The Twins added aging Jamey Carroll from the Dodgers to play shortstop but they have not cut Tsuyoshi Nishioka loose so they might still have plans for the former Japanese superstar. Alexi Casilla has the kind of speed Gardy wants but he has to give the Twins more than 97 games. Third baseman Danny Valencia turned out the infield's top power numbers, 15 homers and 72 RBIs, but the Twins saw him hit .310 in 2010 and his batting average slipped to .246 last year. One of the most miserable, and telling, statistics about the 2011 season was that the Twins fell from fifth to 28th in team fielding percentage.
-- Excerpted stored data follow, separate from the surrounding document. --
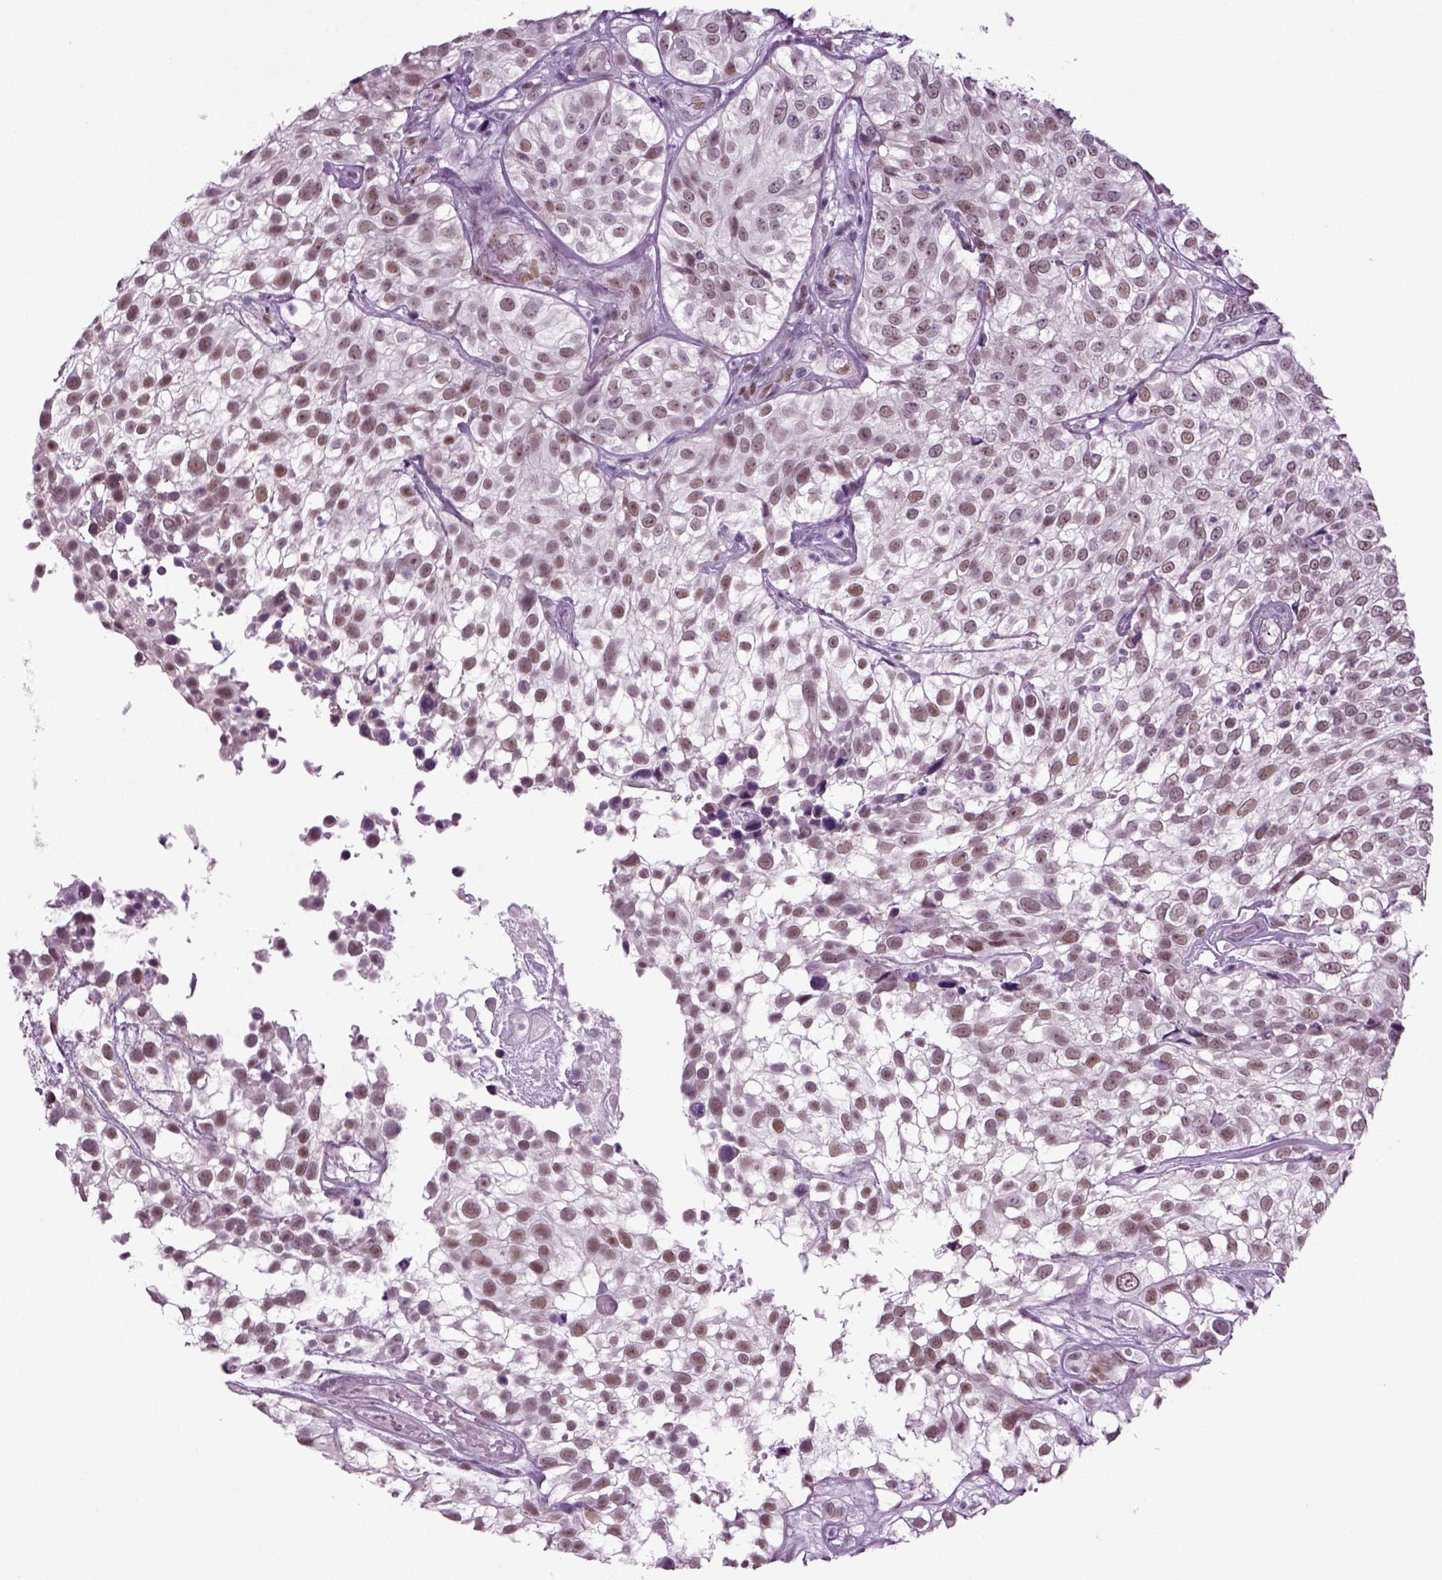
{"staining": {"intensity": "moderate", "quantity": "25%-75%", "location": "nuclear"}, "tissue": "urothelial cancer", "cell_type": "Tumor cells", "image_type": "cancer", "snomed": [{"axis": "morphology", "description": "Urothelial carcinoma, High grade"}, {"axis": "topography", "description": "Urinary bladder"}], "caption": "This micrograph exhibits immunohistochemistry (IHC) staining of human urothelial cancer, with medium moderate nuclear expression in about 25%-75% of tumor cells.", "gene": "RFX3", "patient": {"sex": "male", "age": 56}}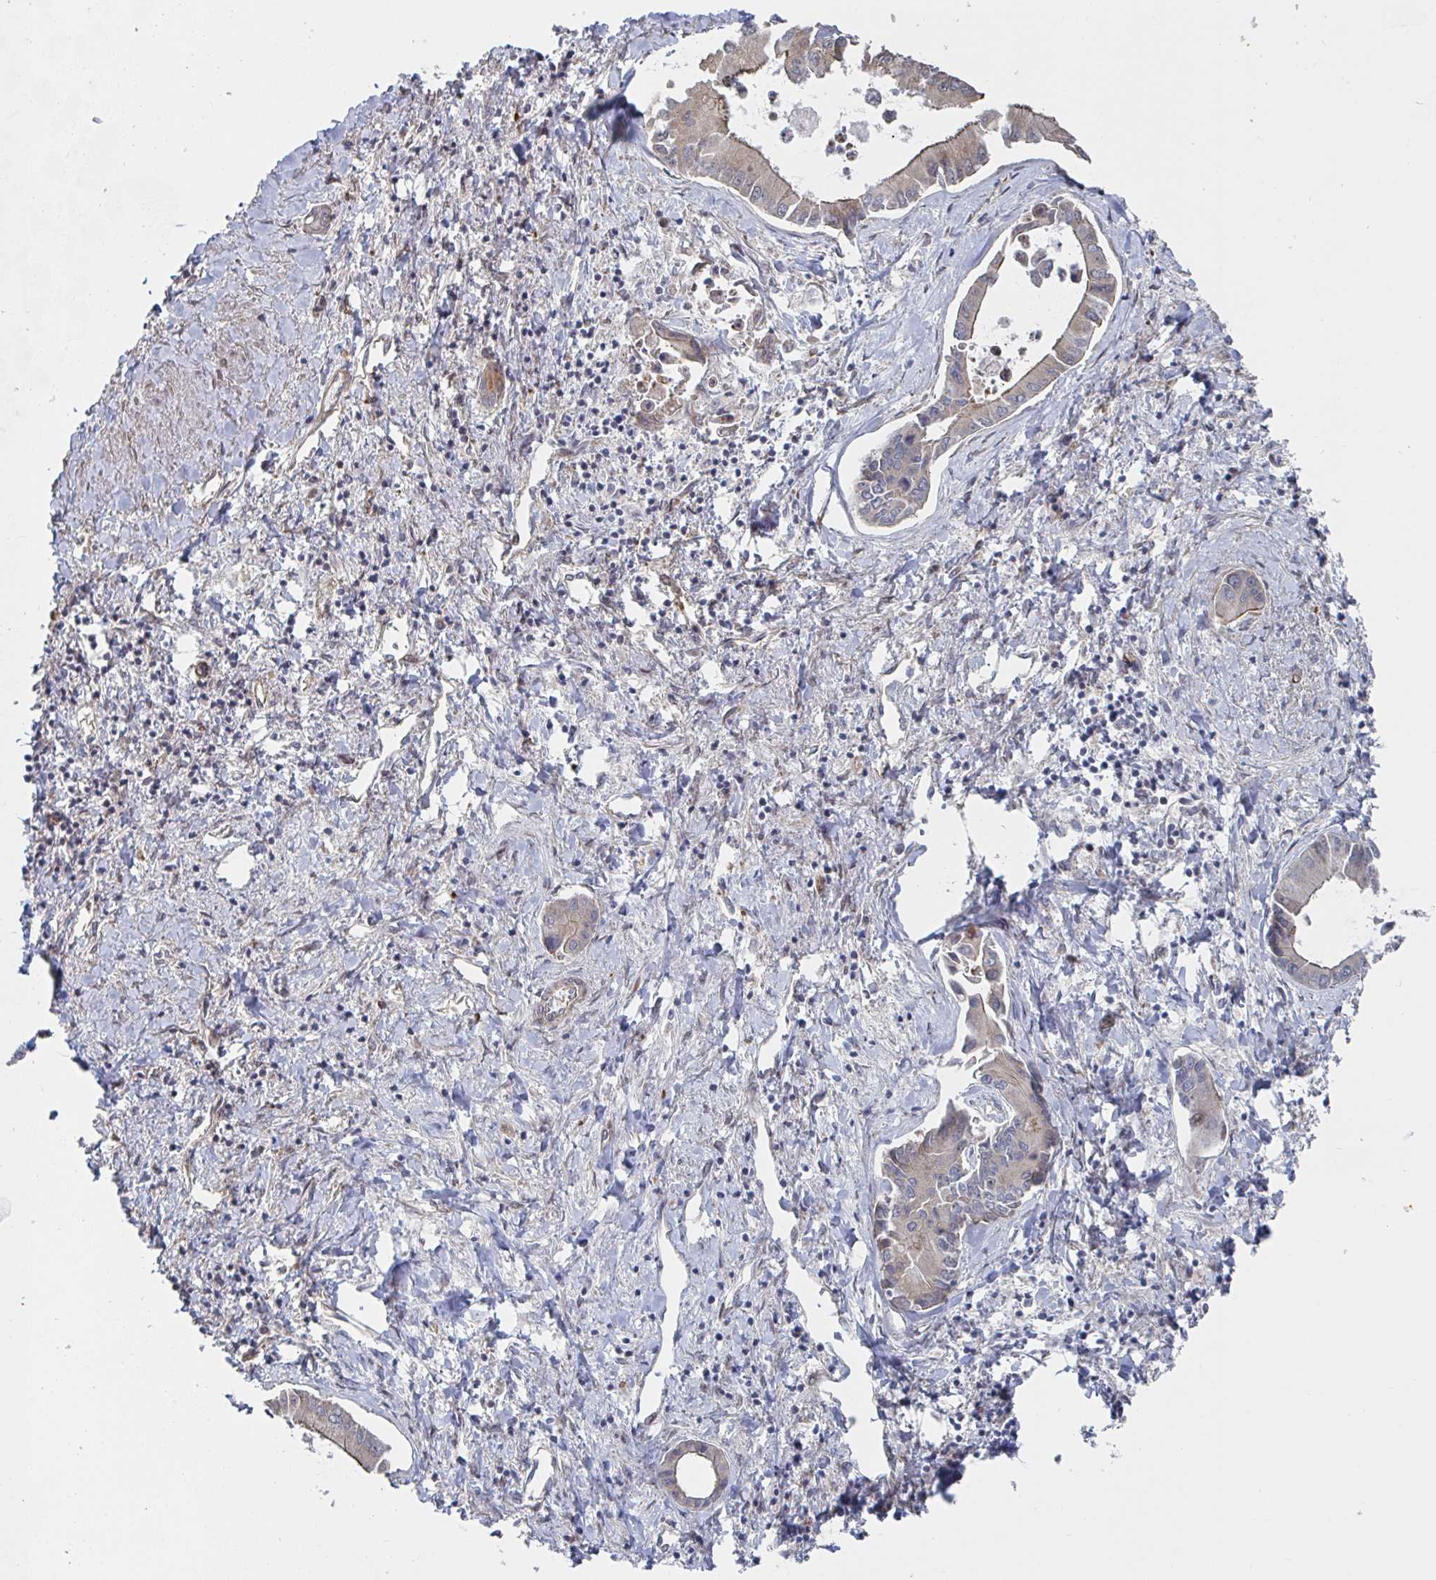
{"staining": {"intensity": "weak", "quantity": "<25%", "location": "cytoplasmic/membranous"}, "tissue": "liver cancer", "cell_type": "Tumor cells", "image_type": "cancer", "snomed": [{"axis": "morphology", "description": "Cholangiocarcinoma"}, {"axis": "topography", "description": "Liver"}], "caption": "DAB immunohistochemical staining of human cholangiocarcinoma (liver) exhibits no significant positivity in tumor cells. Brightfield microscopy of immunohistochemistry stained with DAB (brown) and hematoxylin (blue), captured at high magnification.", "gene": "DVL3", "patient": {"sex": "male", "age": 66}}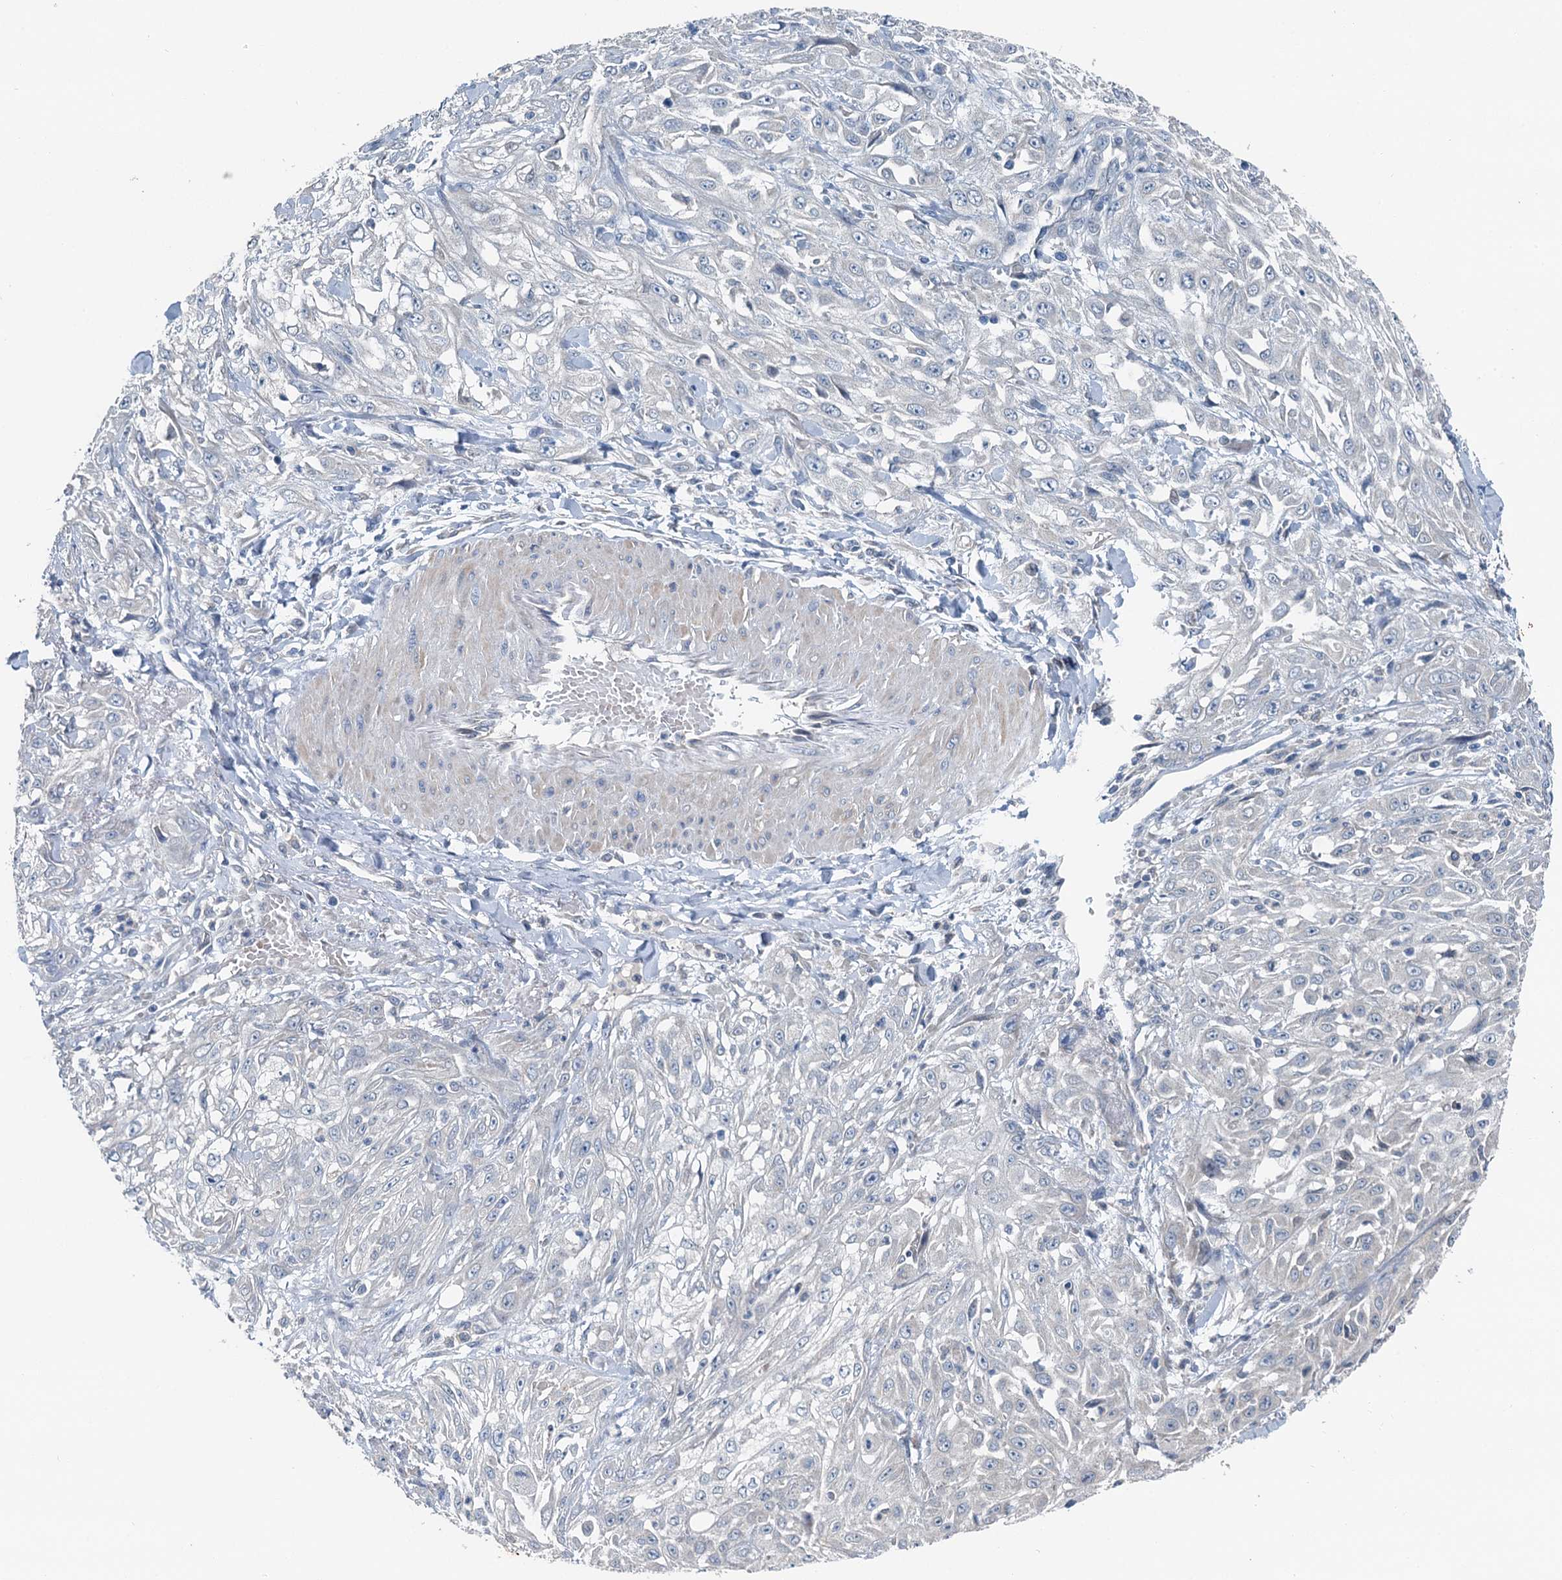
{"staining": {"intensity": "negative", "quantity": "none", "location": "none"}, "tissue": "skin cancer", "cell_type": "Tumor cells", "image_type": "cancer", "snomed": [{"axis": "morphology", "description": "Squamous cell carcinoma, NOS"}, {"axis": "morphology", "description": "Squamous cell carcinoma, metastatic, NOS"}, {"axis": "topography", "description": "Skin"}, {"axis": "topography", "description": "Lymph node"}], "caption": "This is an immunohistochemistry histopathology image of skin metastatic squamous cell carcinoma. There is no expression in tumor cells.", "gene": "C6orf120", "patient": {"sex": "male", "age": 75}}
Ben Revere stepped up and played a good center field for the Twins last year after Denard Span was lost to a concussion in June. He might have to stay there if Span cannot come back from the concussion.
The Twins have a lot to prove with their bats. The team hit an AL-worst 103 homers last year. Outdoor baseball seems to have permanently messed up their long ball swings. They hit 172 dingers in 2009, their last season under the Dome.
Do not expect miracles from Minny's pitching staff. Carl Pavano, Scott Baker, Nick Blackburn, Brian Duensing and Francisco Liriano all have starting experience but do not mistake them for one of the AL's better staffs. All five of them spent time on the DL last year. A good yardstick for starting pitchers is innings pitched. Pavano's 222 innings last year was impressive with the support he had he could not produce miracles as his 9-13 record and 4.30 ERA showed. Duensing was the next with 161 innings and Blackburn threw 148 frames.
The Twins are throwing Jason Marquis, a journeyman right-hander with the Nationals and Diamondbacks, into this year's starting ranks and hoping for the best.
Some people might say there is potential because their staff ERA was 3.95 in 2010 - the fifth best in the AL - but the fact is that last year it dropped to 4.58 - 13th out of the AL's 14 teams.
The fact that the Twins are handing the ball to Matt Capps after losing Joe Nathan to the Rangers shows they have plenty of confidence in their closer but a 4.25 ERA and 15 saves is not going to scare too many teams. Nor will the middle relievers that they seem to be assembling - Jose Mijares, Glen Perkins and former Detroit righty Joel Zumaya.
Terry Ryan is back aboard and perhaps some of his wheeling and dealing will put the Twins back on track in time but Ryan is going to need a lot of breaks on the field - and not the kind that put you on the DL.